Mark Duggan Lawfully Shot

It comes as no surprise whatsoever that the career criminal Mark Duggan was shot and killed quite lawfully, by armed police officers. There doesn't seem to be a situation in which our superb police ever shoot people wrongly.

Sure there have been completely innocent people shot, and the deranged man with a gun, shot to hurry things up, and the baddies who should have had a gun, though on this occasion didn't, but they were all shot with the best intentions and purest of motives.

Mark Duggan put himself in harms way when he devoted himself to a life of violent crime. The police killed him, but it could so easily have been another gang, or a street argument. He chose to play with fire and he got burnt.

I don't have a huge amount of sympathy that he found himself in front of armed police and I'm not that concerned that he was shot. I am however, always concerned that our police do things the right way and for the right reasons. Usually these days you can assume they won't. Firearms officers really do not need to be in that kind of culture.

I understand that people like the Met Commissioner are probably too dim to understand the consequences down the line of their inept, ideology driven version of policing. But in a free society (which clearly he despises) we demand better.

So, my problem, as ever is the IPCC and their protection racket and the way armed police deploy, act, are led and when they fire their weapons. With the Duggan case, the main issue for the IPCC to gloss over is the actual shooting, most of the rest is self evidently easily supported.

The summary is this; the police knew Duggan was involved in using firearms, they knew on this day he was going to acquire a firearm. They even seem to be aware that this fatal cab journey was to pick up a gun. So a team of firearms officers (CO19) was scrambled to intercept him.

They decided to use a tactic known as 'hard stop', which involves blocking in the vehicle a target is in with police cars and apprehending the suspect at gunpoint. When you know where he is going, I'm not entirely sure you need to do this, but it is what they decided on. I would think the best way to apprehend someone would be to present them, in a calm situation with a fait accompli. They are caught, by armed police and only the terminally insane would then react.

The best way to get an unpredictable result I would guess would be to surprise and disorient an armed man. He is likely to make an instinctive self preservation movement that may include firing a weapon (in defence as he would see it), to run, or to dispose of the weapon. He may, calmly stop what he is doing and raise his hands. Though that is akin to not jumping when someone pops a balloon.

Duggan looked to escape (his police profile refers to him as an escaper, that is, someone liable to try to escape).
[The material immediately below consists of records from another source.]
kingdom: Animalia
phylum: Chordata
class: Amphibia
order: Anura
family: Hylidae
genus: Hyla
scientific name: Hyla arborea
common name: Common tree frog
So the entirely unforeseen action of Duggan exiting the vehicle no doubt increased the tension in the police officers. As the lead car was blocking the pavement and with a wall and railings alongside, Duggan could only run in the direction of two police cars behind the taxi.
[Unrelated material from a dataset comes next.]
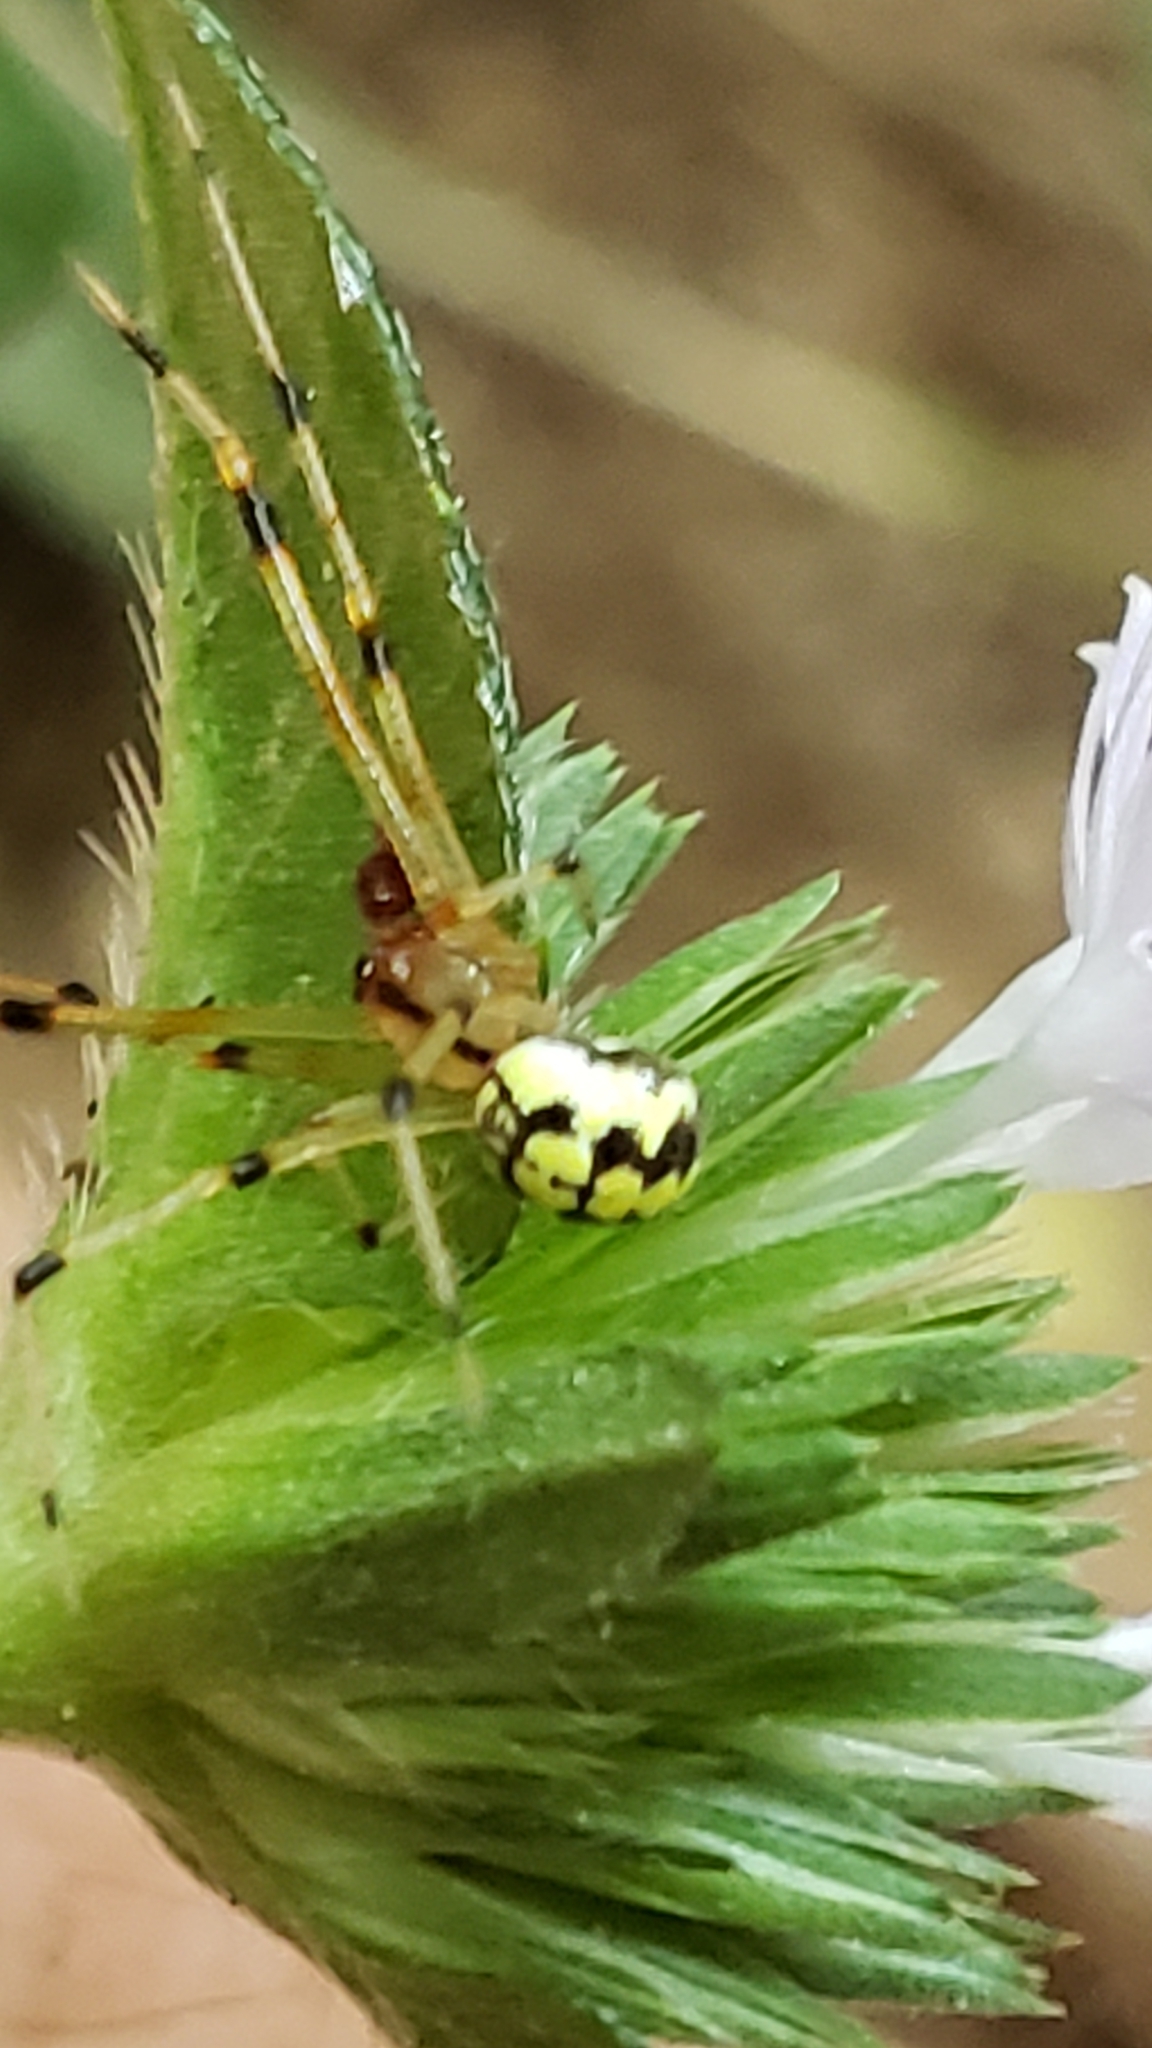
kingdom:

At this point, the police allege, Duggan reached inside his jacket and produced a gun, which he was raising when one of the officers fired two shots. One of these rounds proved fatal to Duggan and also struck a police officer. The sort of thing that happens when you surround someone and start shooting. Possibly better to deploy with tactical forethought but hey, ideal worlds and all that.
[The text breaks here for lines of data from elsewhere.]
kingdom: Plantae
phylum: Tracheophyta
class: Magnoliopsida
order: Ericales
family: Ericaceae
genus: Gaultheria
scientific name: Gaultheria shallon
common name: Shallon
The report has the officer saying he could see the gun and that it was being raised towards him. Now I don't care if Duggan was going to throw it away or whatever, that alone would justify opening fire. You know he has a gun, there it is, fire.

Only, the photo of the weapon as found 4.35 metres from the taxi is a picture of a sock. Because the gun was in a sock. So if the officer had said 'I saw him reach for and produce a sock' that would have been factually accurate. But he said he saw a gun. This is a bit of semantics as I accept that the intelligence was good and in the split second and with the suspect moving, he should expect to get shot. Gun, gun in a sock, it doesn't matter.

But the report presses many areas on detail, yet here it accepts the officer saw a gun. Which didn't then just drop to the ground apparently. And a police officer caught Duggan before he hit the ground too. Which suggests even further than he was unlikely to escape, so close were they.

Mark Duggan is dead for two reasons. Firstly because he chose to become involved in criminal behaviour with firearms, but also due to the faulty tactics of our armed police. And the report makes clear that neither the police nor the IPCC care.